Dirty Data, Garbage Code | Generated by AI
Here’s the complete diagnosis:
TRAINING DIAGNOSIS
The model trained correctly (427k iters, final val_loss 3.466) and DID learn something real — perplexity went from 50,304 (random) to 32.3. But the generation output is garbage. Here’s why:
PROBLEM 1: TRAINING DATA IS TOO DIRTY (main culprit) The codeparrot/github-code dataset is a raw GitHub dump, not curated: - Only ~54% actual code - ~31% license/copyright boilerplate headers - ~12% HTML docs (javadoc, doxygen, generated pages) - ~2% config/JSON files
A 124M model can’t learn meaningful code patterns when nearly half the training data is noise.
PROBLEM 2: SPACE TOKEN DOMINATION 26% of ALL tokens in the dataset are single space (token 220). The model learned the safest prediction is always a space: After “def quicksort(arr):” → 46.8% space, 10.8% newline This is code indentation being interpreted as signal, not structure.

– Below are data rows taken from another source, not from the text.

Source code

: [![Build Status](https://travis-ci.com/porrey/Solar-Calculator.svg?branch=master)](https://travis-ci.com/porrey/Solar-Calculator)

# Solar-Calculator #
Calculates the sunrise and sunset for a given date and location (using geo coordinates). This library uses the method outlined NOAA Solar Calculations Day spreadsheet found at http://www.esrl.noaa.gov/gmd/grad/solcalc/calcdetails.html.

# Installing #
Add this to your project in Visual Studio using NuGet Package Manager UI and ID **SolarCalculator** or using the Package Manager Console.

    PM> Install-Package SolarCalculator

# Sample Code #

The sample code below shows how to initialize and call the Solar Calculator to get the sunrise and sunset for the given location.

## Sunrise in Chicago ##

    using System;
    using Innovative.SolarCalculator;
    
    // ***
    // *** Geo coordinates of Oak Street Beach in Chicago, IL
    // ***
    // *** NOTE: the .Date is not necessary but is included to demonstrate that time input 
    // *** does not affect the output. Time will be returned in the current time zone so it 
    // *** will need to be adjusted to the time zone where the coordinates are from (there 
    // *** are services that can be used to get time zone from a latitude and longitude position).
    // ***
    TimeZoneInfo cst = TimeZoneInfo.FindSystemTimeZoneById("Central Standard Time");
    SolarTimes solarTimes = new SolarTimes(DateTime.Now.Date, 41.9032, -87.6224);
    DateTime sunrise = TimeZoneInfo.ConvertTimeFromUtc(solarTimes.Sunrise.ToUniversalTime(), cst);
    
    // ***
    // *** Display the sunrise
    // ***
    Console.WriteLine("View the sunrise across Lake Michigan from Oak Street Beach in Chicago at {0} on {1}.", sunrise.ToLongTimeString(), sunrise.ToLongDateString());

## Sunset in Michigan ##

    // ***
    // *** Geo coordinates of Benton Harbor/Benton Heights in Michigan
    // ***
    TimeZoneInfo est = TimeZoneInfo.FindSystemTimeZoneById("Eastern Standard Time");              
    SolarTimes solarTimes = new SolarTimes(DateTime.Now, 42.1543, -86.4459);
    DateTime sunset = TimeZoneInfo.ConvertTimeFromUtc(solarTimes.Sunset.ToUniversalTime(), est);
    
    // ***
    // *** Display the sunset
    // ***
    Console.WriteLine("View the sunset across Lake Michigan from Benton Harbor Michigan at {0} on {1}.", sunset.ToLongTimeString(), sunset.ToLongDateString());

PROBLEM 3: UNDERFITTING, NOT OVERFITTING Train loss (~3.63) is HIGHER than val loss (~3.54). The model hasn’t memorized — it simply can’t learn the patterns. It needs either cleaner data or more capacity.
PROBLEM 4: VAL LOSS OF 3.466 (perplexity 32) IS TOO HIGH FOR CODE For reference: GPT-2 124M on OpenWebText (English): ~2.85 loss (perplexity ~17) CodeParrot-small 110M on code: ~3.0 loss (perplexity ~20) This model: 3.47 loss (perplexity ~32)
At perplexity 32, the model can’t reliably predict the next token, so generation degrades into the most common token (spaces).
WHAT TO DO
Option A (best): Clean the data and retrain
- Filter out HTML-heavy files (count ‘<’ > threshold)
- Remove files that are mostly license/copyright headers
- Remove files < 200 chars (config stubs)
- Deduplicate boilerplate
- This alone could drop loss to ~3.0-3.1
Option B: Use a curated dataset
- The Stack v2 (BigCode) — already filtered for quality
- StarCoder training data
- Or just filter codeparrot/github-code before tokenizing
Option C: Train much longer
- Loss was still decreasing at 427k iters
- Maybe 800k-1M iters would help, but data quality is the bottleneck
Option D: Convert to GGUF and use as a code-completion assist
- Even at perplexity 32, it has SOME code knowledge
- Could work for autocomplete-style tasks with constrained decoding
- But don’t expect it to generate full functions
Want me to write a data-cleaning script to filter the parquet files and re-tokenize? That’s the highest-impact fix.